About this task
Find the line with "Leksaker Billigt: En Översikt" in the records below. Copy it and every line after it, up to and including the line with "Manager Bedrijfsvoering, Financiën & Control".

Recorded information
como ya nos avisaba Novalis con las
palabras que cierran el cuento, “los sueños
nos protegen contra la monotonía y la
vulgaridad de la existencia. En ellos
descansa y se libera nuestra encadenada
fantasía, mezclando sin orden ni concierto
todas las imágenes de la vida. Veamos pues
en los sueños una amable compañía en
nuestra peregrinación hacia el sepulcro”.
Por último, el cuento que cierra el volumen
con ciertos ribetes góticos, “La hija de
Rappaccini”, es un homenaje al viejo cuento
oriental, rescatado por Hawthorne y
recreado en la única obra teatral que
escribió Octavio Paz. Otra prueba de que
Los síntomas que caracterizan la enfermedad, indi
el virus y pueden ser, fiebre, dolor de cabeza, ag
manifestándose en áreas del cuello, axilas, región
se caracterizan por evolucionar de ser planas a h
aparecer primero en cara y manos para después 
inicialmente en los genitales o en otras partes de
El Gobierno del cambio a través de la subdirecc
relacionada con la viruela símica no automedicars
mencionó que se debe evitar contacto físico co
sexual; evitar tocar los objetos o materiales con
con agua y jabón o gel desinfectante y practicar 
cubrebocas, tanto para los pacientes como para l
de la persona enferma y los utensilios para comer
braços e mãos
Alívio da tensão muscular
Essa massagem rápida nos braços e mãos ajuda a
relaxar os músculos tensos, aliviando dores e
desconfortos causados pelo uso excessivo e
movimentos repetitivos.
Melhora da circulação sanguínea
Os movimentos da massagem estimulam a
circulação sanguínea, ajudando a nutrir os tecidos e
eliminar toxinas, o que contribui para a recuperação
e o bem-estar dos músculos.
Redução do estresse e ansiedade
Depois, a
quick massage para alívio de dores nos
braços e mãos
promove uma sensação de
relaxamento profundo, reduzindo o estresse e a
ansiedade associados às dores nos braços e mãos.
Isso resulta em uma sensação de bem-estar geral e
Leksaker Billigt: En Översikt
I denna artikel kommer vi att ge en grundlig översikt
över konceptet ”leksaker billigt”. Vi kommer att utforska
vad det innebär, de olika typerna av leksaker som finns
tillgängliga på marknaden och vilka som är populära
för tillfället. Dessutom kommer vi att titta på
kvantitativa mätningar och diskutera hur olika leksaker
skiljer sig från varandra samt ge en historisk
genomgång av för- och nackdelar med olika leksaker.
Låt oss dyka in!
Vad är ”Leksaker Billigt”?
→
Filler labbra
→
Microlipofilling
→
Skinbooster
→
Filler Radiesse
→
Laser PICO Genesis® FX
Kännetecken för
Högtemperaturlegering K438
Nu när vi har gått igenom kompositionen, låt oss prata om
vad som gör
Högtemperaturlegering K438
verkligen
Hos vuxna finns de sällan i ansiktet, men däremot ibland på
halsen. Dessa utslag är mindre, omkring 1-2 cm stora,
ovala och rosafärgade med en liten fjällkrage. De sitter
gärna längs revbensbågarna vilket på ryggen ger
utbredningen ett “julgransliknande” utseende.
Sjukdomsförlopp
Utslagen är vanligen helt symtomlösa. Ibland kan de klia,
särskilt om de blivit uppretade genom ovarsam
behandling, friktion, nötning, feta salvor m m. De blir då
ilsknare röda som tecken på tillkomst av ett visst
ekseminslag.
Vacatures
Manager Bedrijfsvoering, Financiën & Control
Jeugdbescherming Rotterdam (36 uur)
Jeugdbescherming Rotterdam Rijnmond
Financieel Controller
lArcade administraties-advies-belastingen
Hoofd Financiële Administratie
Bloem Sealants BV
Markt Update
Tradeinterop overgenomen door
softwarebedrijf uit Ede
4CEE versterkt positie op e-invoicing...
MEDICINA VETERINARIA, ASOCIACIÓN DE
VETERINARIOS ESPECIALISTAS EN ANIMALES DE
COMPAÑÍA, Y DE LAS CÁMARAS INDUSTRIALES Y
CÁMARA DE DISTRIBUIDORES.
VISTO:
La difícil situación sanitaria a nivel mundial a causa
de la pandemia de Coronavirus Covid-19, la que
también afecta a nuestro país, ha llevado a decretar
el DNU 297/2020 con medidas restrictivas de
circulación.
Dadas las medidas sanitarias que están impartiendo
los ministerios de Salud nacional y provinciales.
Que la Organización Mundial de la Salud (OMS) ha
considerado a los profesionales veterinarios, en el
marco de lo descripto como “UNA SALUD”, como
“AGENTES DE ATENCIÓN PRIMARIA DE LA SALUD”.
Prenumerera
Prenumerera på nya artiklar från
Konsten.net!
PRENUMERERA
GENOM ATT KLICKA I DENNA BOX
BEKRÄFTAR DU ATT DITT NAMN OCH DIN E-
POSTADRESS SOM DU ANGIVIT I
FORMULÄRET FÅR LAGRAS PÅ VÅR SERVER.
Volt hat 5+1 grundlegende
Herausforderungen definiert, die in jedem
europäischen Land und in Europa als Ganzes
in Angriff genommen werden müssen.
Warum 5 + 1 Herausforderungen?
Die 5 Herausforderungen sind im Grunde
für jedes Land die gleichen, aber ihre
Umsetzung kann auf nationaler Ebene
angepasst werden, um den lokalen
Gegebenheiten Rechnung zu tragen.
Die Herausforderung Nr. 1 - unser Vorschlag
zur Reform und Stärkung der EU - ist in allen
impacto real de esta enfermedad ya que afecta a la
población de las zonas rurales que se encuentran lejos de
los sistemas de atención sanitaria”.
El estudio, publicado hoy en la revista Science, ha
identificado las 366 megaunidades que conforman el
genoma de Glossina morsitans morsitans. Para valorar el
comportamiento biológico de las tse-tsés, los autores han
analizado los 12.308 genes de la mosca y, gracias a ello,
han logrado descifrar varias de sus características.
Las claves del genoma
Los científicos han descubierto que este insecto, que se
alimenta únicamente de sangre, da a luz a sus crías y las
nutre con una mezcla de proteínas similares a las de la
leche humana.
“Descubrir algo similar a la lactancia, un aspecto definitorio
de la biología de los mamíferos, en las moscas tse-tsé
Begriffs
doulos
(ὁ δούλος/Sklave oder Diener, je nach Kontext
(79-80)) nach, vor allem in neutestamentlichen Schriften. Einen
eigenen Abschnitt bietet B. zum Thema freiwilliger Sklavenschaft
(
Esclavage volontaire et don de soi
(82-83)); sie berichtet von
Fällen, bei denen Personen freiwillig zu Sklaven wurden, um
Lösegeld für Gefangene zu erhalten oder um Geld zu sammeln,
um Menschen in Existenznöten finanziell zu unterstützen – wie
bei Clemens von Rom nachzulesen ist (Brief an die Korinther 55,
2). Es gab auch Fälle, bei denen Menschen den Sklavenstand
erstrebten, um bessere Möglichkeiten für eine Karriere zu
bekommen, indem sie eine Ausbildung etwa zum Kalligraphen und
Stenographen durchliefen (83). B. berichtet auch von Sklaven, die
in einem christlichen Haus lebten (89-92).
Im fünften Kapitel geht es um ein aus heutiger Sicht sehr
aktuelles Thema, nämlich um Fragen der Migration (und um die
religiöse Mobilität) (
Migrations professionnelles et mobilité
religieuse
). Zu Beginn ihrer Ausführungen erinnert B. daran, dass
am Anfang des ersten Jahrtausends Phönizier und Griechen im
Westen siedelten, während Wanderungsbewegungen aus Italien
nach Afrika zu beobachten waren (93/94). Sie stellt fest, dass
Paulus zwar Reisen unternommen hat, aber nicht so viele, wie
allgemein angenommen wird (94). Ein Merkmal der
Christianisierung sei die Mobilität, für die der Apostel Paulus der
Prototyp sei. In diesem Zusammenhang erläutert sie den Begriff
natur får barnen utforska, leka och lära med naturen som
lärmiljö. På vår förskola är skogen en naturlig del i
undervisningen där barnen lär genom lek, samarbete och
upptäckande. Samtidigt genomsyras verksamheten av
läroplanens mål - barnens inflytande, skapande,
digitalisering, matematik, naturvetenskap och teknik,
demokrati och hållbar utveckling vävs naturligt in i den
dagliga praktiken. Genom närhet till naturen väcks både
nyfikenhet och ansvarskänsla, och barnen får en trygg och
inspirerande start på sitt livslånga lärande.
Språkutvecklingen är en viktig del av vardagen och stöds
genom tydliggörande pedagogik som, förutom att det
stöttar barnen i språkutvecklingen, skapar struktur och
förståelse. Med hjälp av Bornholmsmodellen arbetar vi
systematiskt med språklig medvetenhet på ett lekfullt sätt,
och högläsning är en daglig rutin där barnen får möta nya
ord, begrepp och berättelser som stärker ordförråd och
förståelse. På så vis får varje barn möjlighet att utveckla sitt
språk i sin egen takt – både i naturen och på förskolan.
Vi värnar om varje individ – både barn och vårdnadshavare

Written response
Leksaker Billigt: En Översikt
I denna artikel kommer vi att ge en grundlig översikt
över konceptet ”leksaker billigt”. Vi kommer att utforska
vad det innebär, de olika typerna av leksaker som finns
tillgängliga på marknaden och vilka som är populära
för tillfället. Dessutom kommer vi att titta på
kvantitativa mätningar och diskutera hur olika leksaker
skiljer sig från varandra samt ge en historisk
genomgång av för- och nackdelar med olika leksaker.
Låt oss dyka in!
Vad är ”Leksaker Billigt”?
→
Filler labbra
→
Microlipofilling
→
Skinbooster
→
Filler Radiesse
→
Laser PICO Genesis® FX
Kännetecken för
Högtemperaturlegering K438
Nu när vi har gått igenom kompositionen, låt oss prata om
vad som gör
Högtemperaturlegering K438
verkligen
Hos vuxna finns de sällan i ansiktet, men däremot ibland på
halsen. Dessa utslag är mindre, omkring 1-2 cm stora,
ovala och rosafärgade med en liten fjällkrage. De sitter
gärna längs revbensbågarna vilket på ryggen ger
utbredningen ett “julgransliknande” utseende.
Sjukdomsförlopp
Utslagen är vanligen helt symtomlösa. Ibland kan de klia,
särskilt om de blivit uppretade genom ovarsam
behandling, friktion, nötning, feta salvor m m. De blir då
ilsknare röda som tecken på tillkomst av ett visst
ekseminslag.
Vacatures
Manager Bedrijfsvoering, Financiën & Control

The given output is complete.